- Key idea: The plants and animal life need clean air to help them grow – e.g. Observing reduced variety and damage to leaves in different locations (UC1.3).

Title: Every Breath We Take
Author: Maya Ajmera
Illustrator: Dominique Browning
Publisher: Harlesbridge Pubs
Publication Date: 2016
ISBN: 978-1580896160
This book underscores the importance of clean air to all life on earth. It also reminds us that sometimes the air can be dirty, and it can be cleaned up.
Emergent learning:
There are two key ideas for us here: First, all the plants and animals of the world need clean air to help them grow. Second, human activity affects air quality.
Children learn about their natural environment, and they learn about the properties of various materials through their freedom to play, and this is why most preschools provide a sand pit, soil for planting, and natural materials and collections of blocks, beads and fabrics.

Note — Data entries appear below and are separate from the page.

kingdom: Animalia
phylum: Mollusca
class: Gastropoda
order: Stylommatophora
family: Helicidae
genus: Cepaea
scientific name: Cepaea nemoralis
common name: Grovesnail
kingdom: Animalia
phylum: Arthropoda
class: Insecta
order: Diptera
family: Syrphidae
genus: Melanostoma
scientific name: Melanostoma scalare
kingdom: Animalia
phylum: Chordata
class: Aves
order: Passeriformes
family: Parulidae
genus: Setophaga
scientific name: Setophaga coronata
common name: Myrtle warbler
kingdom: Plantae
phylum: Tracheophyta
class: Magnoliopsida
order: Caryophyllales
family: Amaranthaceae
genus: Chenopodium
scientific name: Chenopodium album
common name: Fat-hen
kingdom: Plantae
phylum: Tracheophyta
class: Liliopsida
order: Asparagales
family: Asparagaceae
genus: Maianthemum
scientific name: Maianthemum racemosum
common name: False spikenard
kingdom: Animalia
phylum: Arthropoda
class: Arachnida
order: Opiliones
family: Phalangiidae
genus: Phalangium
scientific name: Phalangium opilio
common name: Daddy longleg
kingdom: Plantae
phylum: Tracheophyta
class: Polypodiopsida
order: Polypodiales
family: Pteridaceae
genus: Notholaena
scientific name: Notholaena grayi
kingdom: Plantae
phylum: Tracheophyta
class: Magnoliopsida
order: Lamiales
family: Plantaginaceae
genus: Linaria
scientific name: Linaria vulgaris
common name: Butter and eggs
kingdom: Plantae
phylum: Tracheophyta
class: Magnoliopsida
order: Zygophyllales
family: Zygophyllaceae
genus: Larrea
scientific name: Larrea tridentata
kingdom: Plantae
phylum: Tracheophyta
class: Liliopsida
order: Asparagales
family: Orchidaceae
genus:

Preschools also often have a water play area so that children begin to learn about the behaviour of fluids, about capacity and volume.
We can also encourage “Air Play”: Children probably wouldn’t learn very much about air at all, if we didn’t draw their attention to it. It’s invisible. But it’s the stuff inside bubbles, and it can hold a kite in the air – and if we go for a run holding an umbrella or a cardboard ‘sail’ in front of us, we can feel how it holds us back and begin to appreciate the streamlined shapes of cars, and boats and ‘airplanes’.
Activity recommendation:
Young children can also learn to be concerned about air pollution when we draw their attention to chimneys, and if we take them out wiping soot off roadside street signs, the source can usually be observed quite clearly in vehicle exhausts. A survey of nearby streets simply involved using standard ‘wipes’ and a display of findings.